Delta Air Lines, whose brand name shares an unfortunate association with the variant, announced this week that it will impose a $200 monthly health insurance surcharge on unvaccinated employees. The U.S. military is now requiring all 1.4 million active-duty and reserve service members to get vaccinated. And that makes complete sense when it comes to protecting combat readiness, as demonstrated last year when an outbreak took the aircraft carrier USS Theodore Roosevelt out of service and forced 4,800 crew members into quarantine.

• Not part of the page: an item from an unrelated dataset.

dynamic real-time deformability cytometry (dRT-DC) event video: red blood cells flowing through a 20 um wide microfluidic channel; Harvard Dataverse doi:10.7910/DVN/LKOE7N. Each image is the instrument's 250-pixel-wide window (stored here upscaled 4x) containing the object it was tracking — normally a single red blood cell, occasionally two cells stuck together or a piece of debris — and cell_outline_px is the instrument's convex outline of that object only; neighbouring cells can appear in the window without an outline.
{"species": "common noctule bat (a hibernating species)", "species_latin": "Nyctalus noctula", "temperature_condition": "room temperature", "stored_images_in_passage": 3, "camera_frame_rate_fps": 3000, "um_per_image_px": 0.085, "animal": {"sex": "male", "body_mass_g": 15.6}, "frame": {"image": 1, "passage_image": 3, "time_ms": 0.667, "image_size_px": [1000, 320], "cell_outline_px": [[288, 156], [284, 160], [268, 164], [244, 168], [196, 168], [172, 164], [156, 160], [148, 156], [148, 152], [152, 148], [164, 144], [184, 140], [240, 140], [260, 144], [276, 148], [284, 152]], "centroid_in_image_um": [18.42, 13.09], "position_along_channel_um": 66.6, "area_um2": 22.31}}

In St. Louis, Mayor Tishaura Jones took the bold decision of requiring all city workers to be vaccinated by Oct. 15 or undergo weekly testing. Other employers are imposing similar mandates — but with the added twist of requiring the unvaccinated to pay for their own testing.

In other words, they can no longer skate by without paying a price.

Insurance companies also are weighing ways to charge higher premiums on the unvaccinated — again making clear that people who behave irresponsibly, endanger their own health and raise the costs of medical care for everyone do not deserve to escape financial penalty for their decision.

Of course, there are always special conditions that employers are taking into consideration, such as religious restrictions against vaccination or health vulnerabilities that make getting the shot too risky. For the rest, however, the days of hassle-free obstinacy are coming to an end, and rightly so.